The publishing house’s edits came last Tuesday. Yes, last Tuesday. I read the e-mail from the publisher which gave general directions on how to proceed in the editing process and then gave praise. The editor said: “Wow… this author is freakin’ fabulous!” Made my morning. I went to work in the best mood.
Then, I had to decide when to look at the edits. I have been on such a roll writing the sequel that I didn’t want to switch gears right away. I decided to get book 2 to a good stopping point. I didn’t want to stop in the middle of an action sequence or while I was building tension. I didn’t want to come back and have to reread to try to find that inspiration again. So, I gave myself a deadline. I said that I would write either 25 pages more or complete the current chapter because the story would totally change pace after the occurring events.
But let me tell you how tempting it was to break open those edits. I kept gazing at the e-mail all week, like hmm… just a little peek. But I resisted, because I know me. I would open the attachments and be a No Limit Editing Soldier on book 1 for the next week or so and lose my stride on book 2.
So today, I got to my perfect stopping place in book 2 and cracked open my edits. The first attachment was just a generalized one-pager with overall notes about being careful of word repetitions and overuse of ellipses, em-dashes and dialect. However, there was a special emphasis on the dialect suggestion to let me know that it was only an opinion. So, then I had to think about just how much dialect to change if it isn’t crucial.
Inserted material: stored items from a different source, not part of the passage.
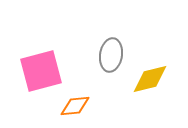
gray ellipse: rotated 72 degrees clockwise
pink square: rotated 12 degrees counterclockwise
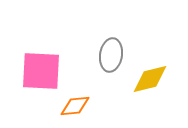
pink square: rotated 18 degrees clockwise
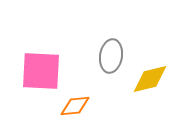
gray ellipse: moved 1 px down
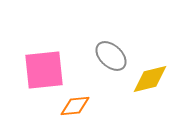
gray ellipse: rotated 56 degrees counterclockwise
pink square: moved 3 px right, 1 px up; rotated 9 degrees counterclockwise
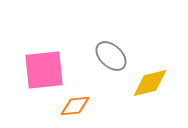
yellow diamond: moved 4 px down
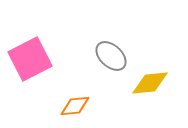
pink square: moved 14 px left, 11 px up; rotated 21 degrees counterclockwise
yellow diamond: rotated 9 degrees clockwise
So, after I let all that sink in, I opened the actual story with the track changes in it. The notes in the suggestion column are easy to follow, and there are even some compliments tossed in there. The editor offers suggestions for word repetitions and does a good job eliminating unnecessary words.
I look over and see that while my document’s 94,000 words there are only like 1700 revisions throughout the whole piece. So, I’m like okay, that’s really cool. I’ve heard stories where people say an editor ripped their work to shreds, but here it’s not so. I like the usage of overall suggestions and I love the grammatical advice. Sometimes you just don’t notice lazy habits until someone points them out.
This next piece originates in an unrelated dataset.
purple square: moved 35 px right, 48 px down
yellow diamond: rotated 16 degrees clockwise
I want to give a shout out to everyone who has ever critiqued or just read through The Fourth Piece. It was a clean manuscript before submission and it’s all because of my unpaid friends and editors. That being said, no matter how clean you think your work is, there’s always stuff that can be better… and always a typo.
Going through the edits and accepting or revising changes and justifying leaving something the same is fun. The only pain now is Microsoft Word. The more comments that are left in a document, the slower the program moves. Grrr…
But it’s okay. I’m making pretty good progress. I think I can have this done in a week, and then I’ll wait and see what happens next!
Oh, and as for the sequel, I reached 115 pages in a month. Hopefully I can get this draft done before my birthday in April. How awesome would that be? Then I’d start… book 3. That’s kind of scary to think about. Book 3 is the end of the main story–a story I’ve wanted to tell since 6th grade.
Sniff, sniff, my baby is growing up.
Thanks for reading my rambles. Until next time!
Congrats on getting those edits back! I just got mine the other day, and looking through them has been quite the journey.
I feel you on the dialect. All my point of view characters have various states of dialect, and my editor’s been helping me find just the right level between representing it accurately and keeping certain grammatical points consistent with what’s considered proper. For example, in my town, people frequently say things like “He’d of done that.” We agreed that while that’s the most accurate, the improper use of “of” would grate too much, and so my characters will say “He’d’ve” in dialogue and “He would’ve” if it’s just their thoughts (it’s all first-person). What dialect are you using?
Good look going through them!
It’s set in Houston, Texas. And everybody knows we Texans know how to talk right but we don’t always show others that we know. So, sometimes my characters say “shoulda, coulda, woulda, wanna, gonna, gotta, oughta” and I’ll spell out sounds, like instead of “a” for certain characters I’d write “uh”. For example. “Gimme ‘uh coupla’ minutes.”
I agree that reading that gets tiring and once you understand that some characters have an accent, you get the point. So, I’m toning it down and only using it when truly necessary. But nothing will make me lose the “gonna, wanna, gotta”. And what I like is that no one is truly insisting that I do, it’s just a suggestion that I’m taking most of the way through.
I’m almost done with my first go-through. I’m accepting the changes I like, doing some rephrasing of stuff I don’t, and then I’ll go back through and make the small changes. Then, I’ll go through and check that I’ve done everything I was supposed to and it looks right.
Good luck to you as well! Take care!